The clinical use of prostacyclin in hypertension patients has been increased by the synthesis of stable analogs (Galiè et al., 2013). Beraprost is the first orally active and chemically stable prostacyclin analog. This drug does not show any hemodynamic advantages, and its tendency to enhance exercise capacity does not last long (Galiè et al., 2013). Epoprostenol is administered intravenously, and it improves hemodynamics and symptoms. Iloprost and treprostinil have a positive effect on exercise capacity, symptoms, and hemodynamics (Galiè et al., 2013).
The main goal of the pharmacological management of hypertension is the reduction in cardiovascular risk since these two issues are interrelated. The second important consequence is associated with the prevention of end-organ damage to eyes, kidneys, and brain (Robinson, 2016). To meet the mentioned objectives, it is crucial to mitigate the age-related rise of BP. Also, nurses should enhance the control of hypertension in various groups, such as adults, older adults, and patients with concurrent diabetes or hypertension. An important aspect is the spread of information among population so that people would realize the significance of controlling BP and noticing prehypertension (Robinson, 2016). Finally, it is necessary to reduce ethnic and other disparities and include patients of all ages in hypertension-preventing activities.
Galiè, N., Corris, P. A., Frost, A., Girgis, R. E., Granton, J., Jing, Z. C., … Keogh, A. (2013). Updated treatment algorithm of pulmonary arterial hypertension. Journal of the American College of Cardiology, 62(25D), 60-72.

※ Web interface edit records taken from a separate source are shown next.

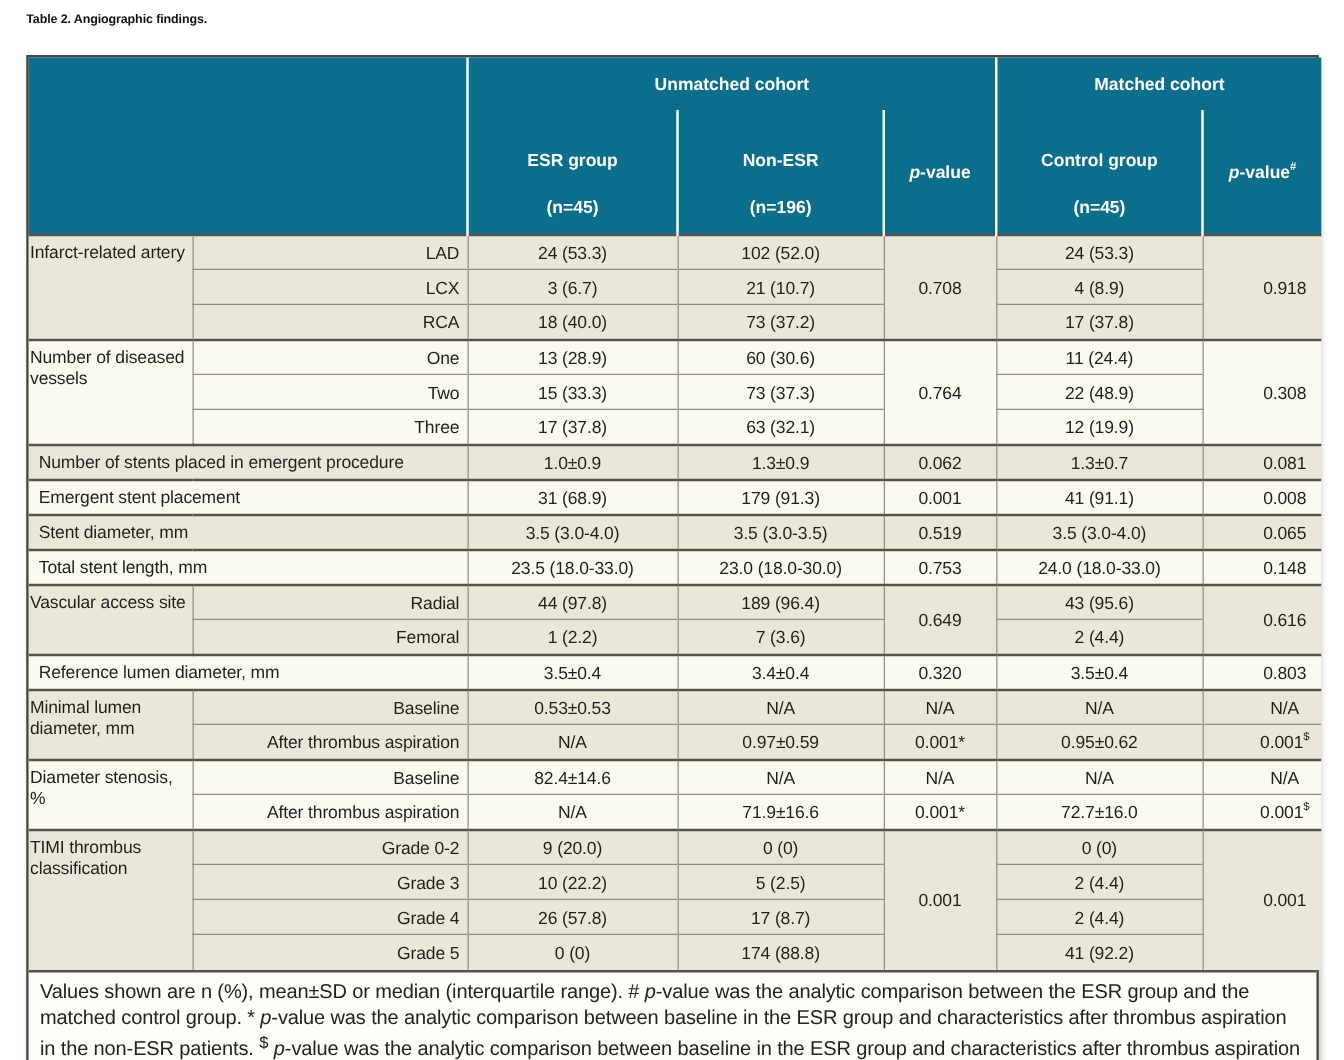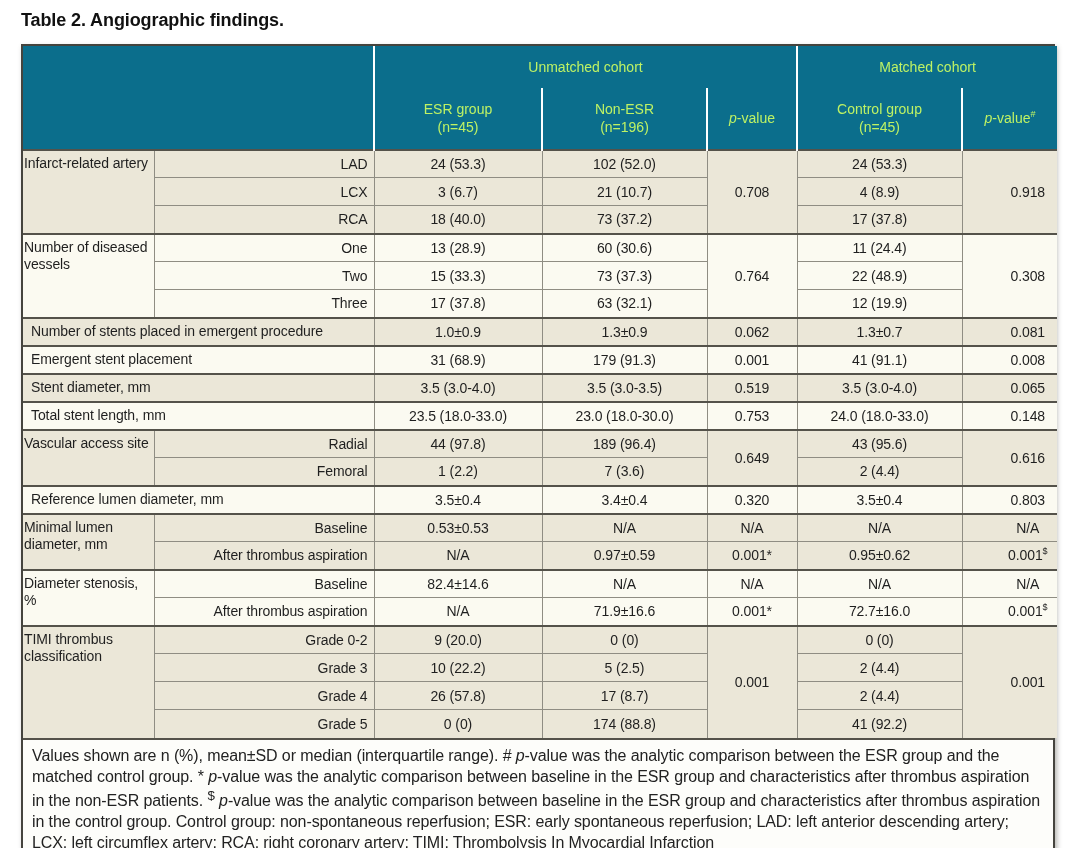--- a/index.html
+++ b/index.html
@@ -14,7 +14,7 @@
   }
   .title {
     position:absolute; left:21px; top:10px;
-    font-size:18px; font-weight:700; color:#111;
+    font-size:10px; font-weight:700; color:#111;
     letter-spacing:-0.1px;
   }
   .tablebox {

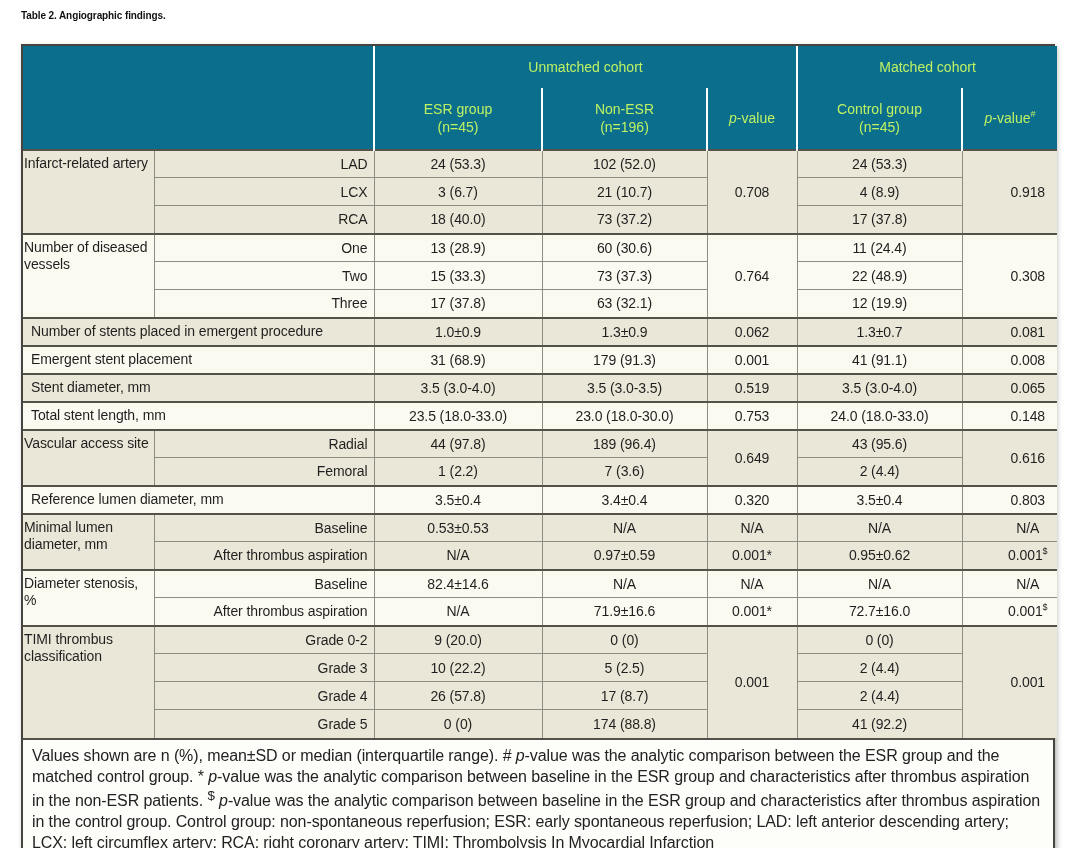--- a/index.html
+++ b/index.html
@@ -26,8 +26,8 @@
   table { border-collapse:collapse; width:100%; table-layout:fixed; }
   
   thead th {
-    background:#0b6e8c; color:#bef264;
-    font-size:14px; font-weight:400;
+    background:#0b6e8c; color:#ffffff;
+    font-size:14px; font-weight:700;
     text-align:center; vertical-align:middle;
     border:2px solid #ffffff;
     border-top:none; border-bottom:none;

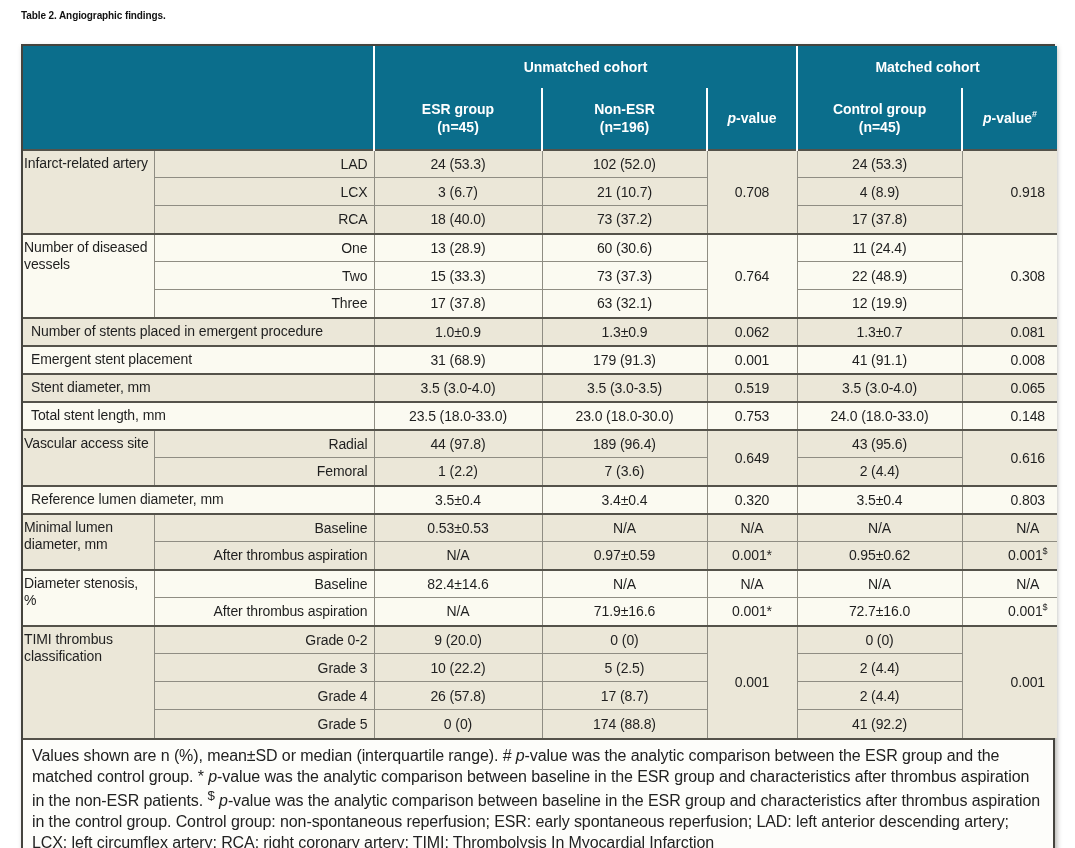--- a/index.html
+++ b/index.html
@@ -37,7 +37,7 @@
   thead tr.h2 th { height:52px; }
   thead th.no-left  { border-left:none; }
   thead th.no-right { border-right:none; }
-  thead th .l2 { display:block; }
+  thead th .l2 { display:block;margin-top:19px; }
   thead sup, td sup { font-size:9px; vertical-align:super; line-height:0; }
   
   tbody td {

Mancia, G., Fagard, R., Narkiewicz, K., Redon, J., Zanchetti, A., Böhm, M., … Zannad, F. (2013). 2013 ESH/ESC guidelines for the management of arterial hypertension. European Heart Journal, 34(28), 2159-2219.
Robinson, M. V. (2016). Hypertension. In T. M. Woo & M. V. Robinson (Eds.), Pharmacotherapeutics for advanced practice nurse prescribers (4th ed.) (pp. 1155-1178). Philadelphia, PA: F. A. Davis Company.